反射的に萎縮してしまったボクを見て、華月は、まるで枯れ木のような笑みを浮かべた。
全てを諦めたような、そんな笑み。
……怖い。それは、事実だ。華月を前にすると心臓を掴まれたみたいな、そんな心地になる。
理由がどうであれ、この心に刻まれた傷はたしかにある。飛鳥君の力を借りたとて、補いきれるものではない。
けど、と。思いはするが、目の前の華月を見ていると、体が竦む。
そんな時。
「自責の念。でもそれは、君だけのものじゃあ、多分ない」
飛鳥君が言う。
「俺はその重さを理解しているわけじゃないけど。睦美さんにもそれがあるのはわかる。そして、それを解消できるとしたら、多分それは、目の前にいる相手だけなんだ」
まるで、飛鳥君の言葉がボクの意思を形作るようだった。
バラバラのパズルピースを、飛鳥君はちゃんと正しい形に組み直してくれる。
ボクの進むべき道を、示してくれる。
多分、見方によっては飛鳥君は傲慢に映るのだろう。部外者のくせに出張ってきて綺麗事をぶちまけるだけの馬鹿だと見えるのだろう。
けど飛鳥君はきちんとボクの本心を読み取った上で言ってくれている。
だから、飛鳥君に言われるとボクはまだ前を向いていける。
怖いけど。目の前の深黒をひたと見つめることができる。
目があった華月は、少し目を見開いていた。
どうやらここでボクが折れてゲームエンド、という目算だったようだ。実際、飛鳥君抜きでは耐えられなかったと思う。
一度、二度。三度と深呼吸して、手に伝わる温もりと、横の男の子の存在を確かめてから、
「このまま終わっちゃったら、この後ずっとボクたちは後悔しながら生きていくことに、なる」
「お姉ちゃんが後悔することなんて、ありませんよ……!」
ボクの言葉を聞いて、華月がテーブルを叩きながら身を乗り出す。
「全部、私の意思が弱かったからこうなった! お姉ちゃんは私を憎めばいい! それで終わる話ですよ!」
そして、またボクに手を伸ばす。
瞬間、肝が冷えた。
目の前の手は、ボクの心臓を掴んでいる。
嫌な汗が額に浮かぶのがわかる。
けど、だ。隣に彼がいるから、まだ耐えられる。
恐怖を振り払うように、右の手で、伸びる華月の右手を掴んだ。
「な……!?」
華月の顔が、今度こそ驚愕に染まった。長い間華月を横で見てきたけど、初めて見る表情だった。
飛鳥君の表情は見えないけど、多分華月と同じだと思う。
ボク自身、こんなことができるとは思っていなかった。彼女を前にした時、恐怖に竦むばかりだったボクとは考えられないことだった。
「ど、どうし……んむ!?」
言いながら、手を振り払おうとする華月の口に、飛鳥君がフレンチトーストを放り込んだ。
「な、なんですか、いきなり! 今そんな時じゃ」
「多分、そんな時だったと思うよ。落ち着こうぜ。それで、よく考えてみろ。今の自分の意地は、そんなにまでして、目の前の幸せを投げ捨ててでも守るべきものか?」
「わかった風な口を! あなたに何が」
「……わかるだろ、こんなの、誰にだって」
文字にできないような声を発してから、華月はボクを見た。
「私、私……は……」
食いしばる華月の手と、飛鳥君の手を離し、ボクは立ち上がった。
ふと飛鳥君の方を見ると、あのあかね祭の時のように、穏やかに笑っていた。
その飛鳥君に一つ頷いてから、ボクは華月の元により、その背後に手を回した。……抱きしめた。

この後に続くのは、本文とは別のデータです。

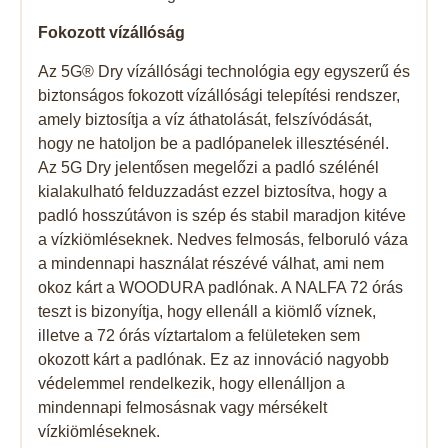
Fokozott vízállóság
Az 5G® Dry vízállósági technológia egy egyszerű és
biztonságos fokozott vízállósági telepítési rendszer,
amely biztosítja a víz áthatolását, felszívódását,
hogy ne hatoljon be a padlópanelek illesztésénél.
Az 5G Dry jelentősen megelőzi a padló szélénél
kialakulható felduzzadást ezzel biztosítva, hogy a
padló hosszútávon is szép és stabil maradjon kitéve
a vízkiömléseknek. Nedves felmosás, felboruló váza
a mindennapi használat részévé válhat, ami nem
okoz kárt a WOODURA padlónak. A NALFA 72 órás
teszt is bizonyítja, hogy ellenáll a kiömlő víznek,
illetve a 72 órás víztartalom a felületeken sem
okozott kárt a padlónak. Ez az innováció nagyobb
védelemmel rendelkezik, hogy ellenálljon a
mindennapi felmosásnak vagy mérsékelt
vízkiömléseknek.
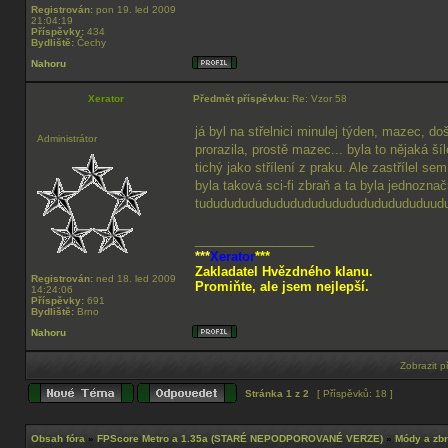
Registrován:
pon 19. led 2009
21:04:19
Příspěvky:
434
Bydliště:
Čechy
Nahoru
Xerator
Předmět příspěvku:
Re: Vzor 58
já byl na střelnici minulej týden, mazec, d
Administrátor
prorazila, prostě mazec... byla to nějaká ší
tichý jako střílení z praku. Ale zastřílel s
byla taková sci-fi zbraň a ta byla jednoznačn
tududududududududududududududududuud
_________________
***
Xerator
***
Zakladatel Hvězdného klanu.
Registrován:
ned 18. led 2009
Promiňte, ale jsem nejlepší.
14:24:06
Příspěvky:
691
Bydliště:
Brno
Nahoru
Zobrazit p
Stránka
1
z
2
[ Příspěvků: 18 ]
Obsah fóra
»
FPScore Metro a 1.35a (STARÉ NEPODPOROVANÉ VERZE)
»
Módy a zb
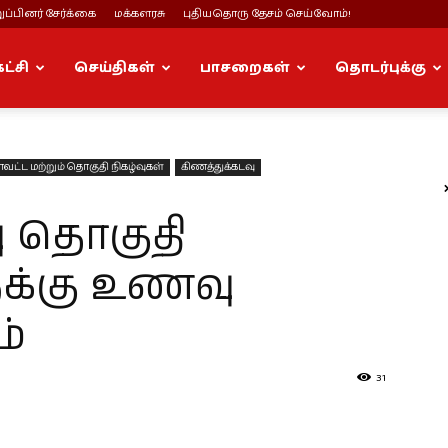
ப்பினர் சேர்க்கை
மக்களரசு
புதியதொரு தேசம் செய்வோம்!
கட்சி
செய்திகள்
பாசறைகள்
தொடர்புக்கு
ாவட்ட மற்றும் தொகுதி நிகழ்வுகள்
கிணத்துக்கடவு
ு தொகுதி
க்கு உணவு
ம்
31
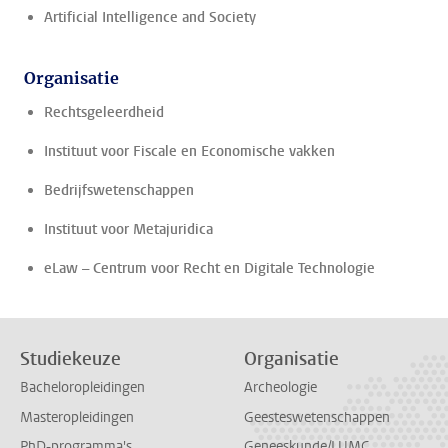
Artificial Intelligence and Society
Organisatie
Rechtsgeleerdheid
Instituut voor Fiscale en Economische vakken
Bedrijfswetenschappen
Instituut voor Metajuridica
eLaw – Centrum voor Recht en Digitale Technologie
Studiekeuze
Organisatie
Bacheloropleidingen
Archeologie
Masteropleidingen
Geesteswetenschappen
PhD-programma's
Geneeskunde/LUMC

「ごめんね、ごめんね、気付いてあげられなくて。弱いお姉ちゃんで、ごめんねえ」
「……弱くなんて、ありませんよ。こんなに……」
華月に言われなくても、ボクがブルブル震えてるのなんてわかる。
「……私、お姉ちゃんの運命をかえるような存在ではありませんよ。私がいてもいなくても、彼はあなたのものになりますよ。なら、私に執着する必要なんて」
「運命なんて、どうでもいい」
「……は?」
ふふ、と飛鳥君が笑うのが聞こえた。
「そんなのどうでもいい。ボクにとって、必要なんだよ、飛鳥君も。……華月も」
怖いのは変わらないけど、それでもだからと切り捨てられる存在ではない。
血を分つ半身なのだ、ボクたちは。仮に関係を絶ったところで、それでも消えない繋がりがボクたちにはあるのだ。
「……必要……ほんとう、ですか? 私を許してくれますか? お姉ちゃんに好き勝手して、謝りもしないで責め立てて。そんな私でも……必要としてくれるんですか……?」
華月の声に、嗚咽が混じり始めた。
「うん。許してはいないけど……でも。これから許していくことは、できるよ」
「……私……」
「自分が許せないなら、最初はボクのためでいいから。ボクから華月を奪わないで、華月」
「……運命なんてどうでもいいとかいうくせに、随分と運命的なことを言うんですね……」
ここで、おっかなびっくり、華月の腕がボクに回された。
一瞬ビクついてしまったけど、なんとか耐える。
「……ごめん、なさい。ごめんなさい、お姉ちゃん。ごめんなさい……!」
「うん、うん。ボクも、ごめんねえ」
流しても流しても、涙が溢れた。枯れない泉のように。
そのまま暫く、抱き合いながらボクたちは、涙ながらの謝罪を続けた。
一年の別離をへて。ボクたちはようやく一つに戻ろうとしている。